Social Media: Business and Authenticity

Continuing with my theme of social media for another post or two...

I recently read about an incident where a photographer on the east coast had his business dry up after he hit the road following and shooting the Trump campaign.  His claim was that once he was profiled by the local media (news bit akin to "Local Photog Shoots Trump Campaign") and people learned that he was an avid Trump supporter, people no longer wanted to give him business.  I'll be honest with you: I checked out his work, and frankly, I was amazed that people were giving him work before.  I don't mean to be judgmental, and I think everyone should experience the joy of shooting regardless of talent or skill, but objectively, his work really wasn't at the level that people should be paying for it (and FYI, the Trump campaign wasn't paying him).  But I digress...  Regardless, apparently he had been getting business before, and now it was drying up.

In the article I read, an interesting discussion (by photographers) followed in the comments section.  A trend in some of the comments was the the collective sentiment that basically clients should never know your political leanings, that such things one should keep totally private.  The conversation here was specifically about professional photography, but the logic could be applied to any business.  This got me thinking: can one put themselves out there online (Twitter, FB, etc.) and be truly authentic?  For example, I have a Twitter account (@RyanFonkert), and my posts range the gambit, from political posts about the election, to my bicycle adventures, to my personal and professional photography.  Now, many social media savvy business advisers would specifically recommend against the political posts.  If I stop myself from commenting on such things, though; if I censor myself; am I truly being authentic, being my true self?  And if I do lose a couple potential clients over something like that, are they clients I would really want to work with anyway?  Some would suggest to just have a secondary, anonymous account for such opinion posts if one really feels a need to post about such things, and I already have a few accounts for specific purposes, but honestly, it gets tiring, switching between accounts and thinking about what has to be posted where, etc.  And in the case of an anonymous account (which I don't do), I simply don't like the idea of not owning what I'm saying, of hiding behind an avatar.  It just feels like cowardice to me.

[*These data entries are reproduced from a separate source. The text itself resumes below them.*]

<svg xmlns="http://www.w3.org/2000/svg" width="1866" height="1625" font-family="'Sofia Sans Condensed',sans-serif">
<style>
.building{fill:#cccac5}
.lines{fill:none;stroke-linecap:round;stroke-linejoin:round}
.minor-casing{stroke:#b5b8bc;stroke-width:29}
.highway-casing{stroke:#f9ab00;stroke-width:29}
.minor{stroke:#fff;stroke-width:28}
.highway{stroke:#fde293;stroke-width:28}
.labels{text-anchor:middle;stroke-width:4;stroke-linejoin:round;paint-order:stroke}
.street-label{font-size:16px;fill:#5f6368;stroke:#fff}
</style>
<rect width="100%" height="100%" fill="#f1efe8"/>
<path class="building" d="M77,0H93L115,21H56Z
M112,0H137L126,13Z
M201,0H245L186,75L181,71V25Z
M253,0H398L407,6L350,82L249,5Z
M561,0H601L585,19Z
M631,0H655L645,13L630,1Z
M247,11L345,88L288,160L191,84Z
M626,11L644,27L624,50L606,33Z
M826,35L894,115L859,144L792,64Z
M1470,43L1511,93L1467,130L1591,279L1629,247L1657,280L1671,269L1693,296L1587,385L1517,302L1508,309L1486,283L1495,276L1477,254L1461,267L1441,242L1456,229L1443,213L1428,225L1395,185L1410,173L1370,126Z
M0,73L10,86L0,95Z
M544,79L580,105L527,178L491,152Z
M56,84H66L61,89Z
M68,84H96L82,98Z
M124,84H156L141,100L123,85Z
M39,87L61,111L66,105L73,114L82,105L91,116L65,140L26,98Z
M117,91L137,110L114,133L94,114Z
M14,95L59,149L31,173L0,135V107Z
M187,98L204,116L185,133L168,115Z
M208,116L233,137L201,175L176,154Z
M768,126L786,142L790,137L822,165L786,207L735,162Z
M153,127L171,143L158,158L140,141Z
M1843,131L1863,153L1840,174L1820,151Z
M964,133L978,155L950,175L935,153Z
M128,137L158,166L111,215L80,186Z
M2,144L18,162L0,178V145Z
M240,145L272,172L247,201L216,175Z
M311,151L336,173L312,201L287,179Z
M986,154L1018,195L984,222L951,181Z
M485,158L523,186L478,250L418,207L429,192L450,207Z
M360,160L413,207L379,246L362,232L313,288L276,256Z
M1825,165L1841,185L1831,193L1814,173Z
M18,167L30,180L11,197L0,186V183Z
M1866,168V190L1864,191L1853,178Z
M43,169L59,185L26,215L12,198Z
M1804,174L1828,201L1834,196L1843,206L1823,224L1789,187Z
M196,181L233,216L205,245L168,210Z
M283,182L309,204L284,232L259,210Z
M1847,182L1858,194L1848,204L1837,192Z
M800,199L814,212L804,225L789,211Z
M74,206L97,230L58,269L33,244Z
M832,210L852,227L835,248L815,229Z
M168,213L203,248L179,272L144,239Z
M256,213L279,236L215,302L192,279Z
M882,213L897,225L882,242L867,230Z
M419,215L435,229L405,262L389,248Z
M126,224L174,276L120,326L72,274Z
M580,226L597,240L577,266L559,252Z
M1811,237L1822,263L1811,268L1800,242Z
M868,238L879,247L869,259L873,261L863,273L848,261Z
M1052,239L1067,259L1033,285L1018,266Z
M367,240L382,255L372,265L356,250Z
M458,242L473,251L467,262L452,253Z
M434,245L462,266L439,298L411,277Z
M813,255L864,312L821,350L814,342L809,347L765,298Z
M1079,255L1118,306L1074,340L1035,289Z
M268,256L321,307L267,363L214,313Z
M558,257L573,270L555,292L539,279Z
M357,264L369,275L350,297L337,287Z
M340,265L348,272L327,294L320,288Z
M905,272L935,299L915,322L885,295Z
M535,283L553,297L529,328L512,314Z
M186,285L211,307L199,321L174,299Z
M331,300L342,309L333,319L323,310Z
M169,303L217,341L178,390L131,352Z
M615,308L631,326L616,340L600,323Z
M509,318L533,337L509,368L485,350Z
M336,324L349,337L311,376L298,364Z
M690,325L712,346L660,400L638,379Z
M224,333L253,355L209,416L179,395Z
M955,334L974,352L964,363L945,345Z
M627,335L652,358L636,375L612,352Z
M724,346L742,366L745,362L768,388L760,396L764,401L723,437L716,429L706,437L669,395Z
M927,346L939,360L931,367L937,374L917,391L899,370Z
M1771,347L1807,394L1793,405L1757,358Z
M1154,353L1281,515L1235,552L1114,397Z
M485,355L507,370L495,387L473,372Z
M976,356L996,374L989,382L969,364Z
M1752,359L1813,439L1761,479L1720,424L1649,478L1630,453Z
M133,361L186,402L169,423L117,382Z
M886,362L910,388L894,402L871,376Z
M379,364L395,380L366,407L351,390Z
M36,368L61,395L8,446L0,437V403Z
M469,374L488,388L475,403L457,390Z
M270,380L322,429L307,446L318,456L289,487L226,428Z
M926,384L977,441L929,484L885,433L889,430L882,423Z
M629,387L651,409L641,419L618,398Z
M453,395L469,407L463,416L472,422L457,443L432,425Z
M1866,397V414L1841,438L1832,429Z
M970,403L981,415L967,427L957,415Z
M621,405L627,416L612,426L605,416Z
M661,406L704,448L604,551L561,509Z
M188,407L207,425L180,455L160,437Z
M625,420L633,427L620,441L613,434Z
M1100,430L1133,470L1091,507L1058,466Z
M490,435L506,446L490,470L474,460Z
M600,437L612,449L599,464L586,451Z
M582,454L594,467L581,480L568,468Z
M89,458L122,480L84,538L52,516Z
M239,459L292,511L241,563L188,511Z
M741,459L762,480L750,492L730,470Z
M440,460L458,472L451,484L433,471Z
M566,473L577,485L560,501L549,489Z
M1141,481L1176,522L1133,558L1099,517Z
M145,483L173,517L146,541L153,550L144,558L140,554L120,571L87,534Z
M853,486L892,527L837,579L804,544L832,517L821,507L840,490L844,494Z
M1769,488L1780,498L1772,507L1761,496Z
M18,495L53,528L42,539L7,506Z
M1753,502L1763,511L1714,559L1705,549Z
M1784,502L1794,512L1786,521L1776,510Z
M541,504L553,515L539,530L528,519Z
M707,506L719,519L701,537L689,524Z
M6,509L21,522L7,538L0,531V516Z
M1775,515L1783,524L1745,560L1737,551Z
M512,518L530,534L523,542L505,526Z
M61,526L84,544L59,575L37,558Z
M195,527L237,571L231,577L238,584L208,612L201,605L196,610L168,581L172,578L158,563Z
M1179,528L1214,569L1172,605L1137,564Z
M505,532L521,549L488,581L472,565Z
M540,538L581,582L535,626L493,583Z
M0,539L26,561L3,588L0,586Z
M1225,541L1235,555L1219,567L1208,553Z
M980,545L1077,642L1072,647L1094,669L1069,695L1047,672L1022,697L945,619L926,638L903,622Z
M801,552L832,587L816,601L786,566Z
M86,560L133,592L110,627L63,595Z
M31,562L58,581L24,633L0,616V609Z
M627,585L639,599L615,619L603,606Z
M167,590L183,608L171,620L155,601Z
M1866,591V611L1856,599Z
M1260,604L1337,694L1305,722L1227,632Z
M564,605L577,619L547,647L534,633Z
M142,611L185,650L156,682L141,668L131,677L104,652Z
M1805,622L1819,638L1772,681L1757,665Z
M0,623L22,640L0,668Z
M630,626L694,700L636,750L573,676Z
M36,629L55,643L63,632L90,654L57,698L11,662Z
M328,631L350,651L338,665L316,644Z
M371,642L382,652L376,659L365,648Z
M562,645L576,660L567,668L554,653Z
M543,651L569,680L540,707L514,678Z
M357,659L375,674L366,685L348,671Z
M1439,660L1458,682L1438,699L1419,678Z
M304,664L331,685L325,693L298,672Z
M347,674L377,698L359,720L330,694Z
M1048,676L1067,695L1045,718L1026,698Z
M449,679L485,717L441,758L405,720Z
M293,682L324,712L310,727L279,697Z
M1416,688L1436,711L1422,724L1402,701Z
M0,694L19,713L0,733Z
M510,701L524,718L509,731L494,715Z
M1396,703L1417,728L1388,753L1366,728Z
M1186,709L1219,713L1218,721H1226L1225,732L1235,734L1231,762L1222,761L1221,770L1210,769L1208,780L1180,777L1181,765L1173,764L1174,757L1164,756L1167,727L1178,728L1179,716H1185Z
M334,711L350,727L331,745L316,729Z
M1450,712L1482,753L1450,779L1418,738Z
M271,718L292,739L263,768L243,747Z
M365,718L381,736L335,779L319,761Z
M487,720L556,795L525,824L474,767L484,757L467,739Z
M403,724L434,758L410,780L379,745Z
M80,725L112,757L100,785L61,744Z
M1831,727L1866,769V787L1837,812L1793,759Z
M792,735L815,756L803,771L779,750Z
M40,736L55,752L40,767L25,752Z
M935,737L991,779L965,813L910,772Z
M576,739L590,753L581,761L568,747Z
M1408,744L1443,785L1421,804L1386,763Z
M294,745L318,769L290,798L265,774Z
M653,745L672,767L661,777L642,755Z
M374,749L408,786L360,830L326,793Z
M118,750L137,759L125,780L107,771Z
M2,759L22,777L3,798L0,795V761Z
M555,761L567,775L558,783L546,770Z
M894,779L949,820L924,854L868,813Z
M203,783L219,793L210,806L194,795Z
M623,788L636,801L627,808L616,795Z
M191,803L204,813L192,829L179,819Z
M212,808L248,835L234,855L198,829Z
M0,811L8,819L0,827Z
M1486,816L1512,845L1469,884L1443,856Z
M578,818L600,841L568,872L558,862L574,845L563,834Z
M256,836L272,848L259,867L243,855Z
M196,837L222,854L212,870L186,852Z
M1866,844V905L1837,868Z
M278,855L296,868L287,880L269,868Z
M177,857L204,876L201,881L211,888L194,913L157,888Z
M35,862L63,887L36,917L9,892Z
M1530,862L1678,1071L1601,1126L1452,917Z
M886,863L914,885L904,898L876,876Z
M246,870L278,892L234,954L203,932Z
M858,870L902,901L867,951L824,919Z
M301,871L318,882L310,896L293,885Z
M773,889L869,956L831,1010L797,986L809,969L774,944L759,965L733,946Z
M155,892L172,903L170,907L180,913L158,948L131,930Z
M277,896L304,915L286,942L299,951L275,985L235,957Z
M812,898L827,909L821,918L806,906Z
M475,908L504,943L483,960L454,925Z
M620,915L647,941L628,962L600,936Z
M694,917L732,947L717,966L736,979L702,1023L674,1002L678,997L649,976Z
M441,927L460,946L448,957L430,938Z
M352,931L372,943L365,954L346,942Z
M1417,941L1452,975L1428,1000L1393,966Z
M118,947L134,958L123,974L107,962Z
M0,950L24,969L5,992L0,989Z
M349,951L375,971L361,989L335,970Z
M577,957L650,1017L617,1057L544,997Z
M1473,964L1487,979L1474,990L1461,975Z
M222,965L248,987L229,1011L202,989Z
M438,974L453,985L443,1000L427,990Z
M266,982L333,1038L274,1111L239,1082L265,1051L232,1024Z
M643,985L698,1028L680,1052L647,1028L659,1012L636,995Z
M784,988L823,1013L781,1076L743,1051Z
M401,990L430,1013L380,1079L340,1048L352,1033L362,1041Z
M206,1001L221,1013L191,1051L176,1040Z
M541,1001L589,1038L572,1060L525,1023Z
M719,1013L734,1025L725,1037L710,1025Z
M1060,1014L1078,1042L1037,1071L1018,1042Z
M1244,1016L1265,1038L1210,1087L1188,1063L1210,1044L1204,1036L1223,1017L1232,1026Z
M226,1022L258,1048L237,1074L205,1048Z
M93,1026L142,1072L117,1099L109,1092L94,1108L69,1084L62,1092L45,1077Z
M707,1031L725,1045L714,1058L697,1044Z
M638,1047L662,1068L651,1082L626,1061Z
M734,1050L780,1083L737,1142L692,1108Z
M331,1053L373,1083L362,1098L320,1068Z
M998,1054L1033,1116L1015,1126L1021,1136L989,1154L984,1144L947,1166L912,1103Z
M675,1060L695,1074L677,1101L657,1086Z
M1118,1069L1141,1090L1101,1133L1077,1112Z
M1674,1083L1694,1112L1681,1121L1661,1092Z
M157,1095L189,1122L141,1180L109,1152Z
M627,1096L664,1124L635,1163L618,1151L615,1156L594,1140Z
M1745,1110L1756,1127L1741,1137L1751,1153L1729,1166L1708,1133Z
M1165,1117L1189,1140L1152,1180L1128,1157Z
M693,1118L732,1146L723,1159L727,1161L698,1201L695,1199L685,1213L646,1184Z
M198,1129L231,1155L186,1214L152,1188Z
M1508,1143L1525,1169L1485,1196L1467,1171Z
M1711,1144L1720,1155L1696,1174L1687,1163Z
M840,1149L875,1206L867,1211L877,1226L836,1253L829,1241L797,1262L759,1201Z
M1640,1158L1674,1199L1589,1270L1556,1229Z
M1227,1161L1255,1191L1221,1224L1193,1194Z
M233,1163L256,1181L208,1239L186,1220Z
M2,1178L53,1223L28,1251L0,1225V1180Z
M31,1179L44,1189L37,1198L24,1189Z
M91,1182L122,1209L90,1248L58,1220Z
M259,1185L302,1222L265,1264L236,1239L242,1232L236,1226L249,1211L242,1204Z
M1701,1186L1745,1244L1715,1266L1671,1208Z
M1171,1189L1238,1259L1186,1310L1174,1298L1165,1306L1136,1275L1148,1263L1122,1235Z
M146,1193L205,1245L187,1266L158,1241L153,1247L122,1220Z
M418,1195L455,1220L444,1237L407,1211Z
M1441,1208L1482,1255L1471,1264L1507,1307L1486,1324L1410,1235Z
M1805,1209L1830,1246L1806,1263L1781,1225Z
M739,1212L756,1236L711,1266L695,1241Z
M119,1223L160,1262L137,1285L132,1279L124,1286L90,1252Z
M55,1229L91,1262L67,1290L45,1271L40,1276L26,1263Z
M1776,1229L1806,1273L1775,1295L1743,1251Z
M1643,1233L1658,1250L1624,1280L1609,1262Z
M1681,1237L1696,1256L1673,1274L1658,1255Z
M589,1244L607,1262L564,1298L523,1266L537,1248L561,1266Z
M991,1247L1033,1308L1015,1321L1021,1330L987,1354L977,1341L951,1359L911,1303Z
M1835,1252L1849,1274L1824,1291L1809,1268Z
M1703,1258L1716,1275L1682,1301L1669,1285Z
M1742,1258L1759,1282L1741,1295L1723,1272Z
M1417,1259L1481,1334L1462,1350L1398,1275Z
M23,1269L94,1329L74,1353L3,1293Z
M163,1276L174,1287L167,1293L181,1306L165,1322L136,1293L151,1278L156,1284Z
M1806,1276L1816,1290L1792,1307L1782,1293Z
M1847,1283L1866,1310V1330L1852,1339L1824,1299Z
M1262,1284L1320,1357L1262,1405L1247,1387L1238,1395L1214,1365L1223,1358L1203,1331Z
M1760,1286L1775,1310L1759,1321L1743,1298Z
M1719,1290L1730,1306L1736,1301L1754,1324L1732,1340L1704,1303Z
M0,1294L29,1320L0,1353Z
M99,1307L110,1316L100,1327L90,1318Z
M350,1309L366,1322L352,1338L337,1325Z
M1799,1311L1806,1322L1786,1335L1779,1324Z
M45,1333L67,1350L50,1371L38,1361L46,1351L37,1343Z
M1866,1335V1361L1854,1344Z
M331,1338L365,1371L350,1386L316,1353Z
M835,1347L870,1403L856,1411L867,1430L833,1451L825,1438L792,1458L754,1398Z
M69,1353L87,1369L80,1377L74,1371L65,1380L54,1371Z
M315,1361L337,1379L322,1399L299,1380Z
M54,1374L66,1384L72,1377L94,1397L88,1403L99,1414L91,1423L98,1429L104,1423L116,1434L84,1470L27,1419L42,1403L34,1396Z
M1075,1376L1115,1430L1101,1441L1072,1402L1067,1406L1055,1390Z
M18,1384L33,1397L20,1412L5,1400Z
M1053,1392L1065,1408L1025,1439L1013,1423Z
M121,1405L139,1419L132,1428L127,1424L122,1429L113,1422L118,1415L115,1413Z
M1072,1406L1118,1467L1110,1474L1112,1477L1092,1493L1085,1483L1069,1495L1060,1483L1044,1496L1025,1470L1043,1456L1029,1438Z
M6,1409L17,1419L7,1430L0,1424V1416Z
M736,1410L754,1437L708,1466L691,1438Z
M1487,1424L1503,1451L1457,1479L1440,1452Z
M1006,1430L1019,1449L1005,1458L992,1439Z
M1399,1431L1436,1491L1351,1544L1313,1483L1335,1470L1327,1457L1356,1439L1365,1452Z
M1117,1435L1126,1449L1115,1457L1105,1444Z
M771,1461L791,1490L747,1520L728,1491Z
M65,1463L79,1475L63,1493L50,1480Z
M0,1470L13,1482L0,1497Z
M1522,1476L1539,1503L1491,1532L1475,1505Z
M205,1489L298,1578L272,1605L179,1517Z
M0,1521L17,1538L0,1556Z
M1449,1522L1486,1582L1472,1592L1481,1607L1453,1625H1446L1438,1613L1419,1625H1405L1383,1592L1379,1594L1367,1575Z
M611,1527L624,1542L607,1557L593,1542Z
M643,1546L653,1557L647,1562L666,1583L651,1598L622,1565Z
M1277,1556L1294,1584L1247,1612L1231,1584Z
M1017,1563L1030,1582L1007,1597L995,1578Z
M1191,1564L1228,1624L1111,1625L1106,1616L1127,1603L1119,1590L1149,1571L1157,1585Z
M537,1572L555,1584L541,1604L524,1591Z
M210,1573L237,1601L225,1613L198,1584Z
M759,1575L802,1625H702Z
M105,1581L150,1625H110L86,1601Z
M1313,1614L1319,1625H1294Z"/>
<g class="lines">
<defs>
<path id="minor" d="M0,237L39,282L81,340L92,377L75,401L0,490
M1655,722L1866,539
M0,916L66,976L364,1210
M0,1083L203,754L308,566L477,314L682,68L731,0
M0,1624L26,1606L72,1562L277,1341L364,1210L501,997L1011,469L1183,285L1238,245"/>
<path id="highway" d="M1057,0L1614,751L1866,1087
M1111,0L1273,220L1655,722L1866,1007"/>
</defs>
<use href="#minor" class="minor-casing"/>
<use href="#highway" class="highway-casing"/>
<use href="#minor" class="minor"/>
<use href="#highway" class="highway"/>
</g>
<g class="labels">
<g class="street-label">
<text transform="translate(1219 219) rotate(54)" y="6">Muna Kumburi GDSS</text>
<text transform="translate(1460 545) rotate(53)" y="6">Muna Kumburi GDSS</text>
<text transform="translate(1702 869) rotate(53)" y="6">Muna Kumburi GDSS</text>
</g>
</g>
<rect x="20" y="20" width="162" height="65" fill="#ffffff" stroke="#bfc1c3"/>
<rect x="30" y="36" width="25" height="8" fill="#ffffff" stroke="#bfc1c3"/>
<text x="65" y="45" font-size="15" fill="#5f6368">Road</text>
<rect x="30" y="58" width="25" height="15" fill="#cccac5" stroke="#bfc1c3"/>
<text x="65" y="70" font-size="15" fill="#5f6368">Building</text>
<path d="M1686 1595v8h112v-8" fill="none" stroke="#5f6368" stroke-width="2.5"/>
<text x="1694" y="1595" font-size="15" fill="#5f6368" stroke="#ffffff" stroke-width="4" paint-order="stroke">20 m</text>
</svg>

There's also a flip side to that social media authenticity coin, offering up in-authenticity by offering up comments that really just aren't in your true nature.  For example, if you read enough articles, books, etc. about how to successfully blog, post on social media, etc., you'll specific suggestions about what tone to use in your posts, to end with questions that prompt user engagement in the comments, etc.  I see these methods commonly put to use by photographer friends of mine - photographers whose work I greatly respect - and they really do work, but knowing these people personally, I see how phony it is, as that type of engagement is NOT how they actually are in real life.  So they're putting on a mask to get that engagement in hopes that it leads to business; and to be fair, I think it often does.  But what's given up for that success?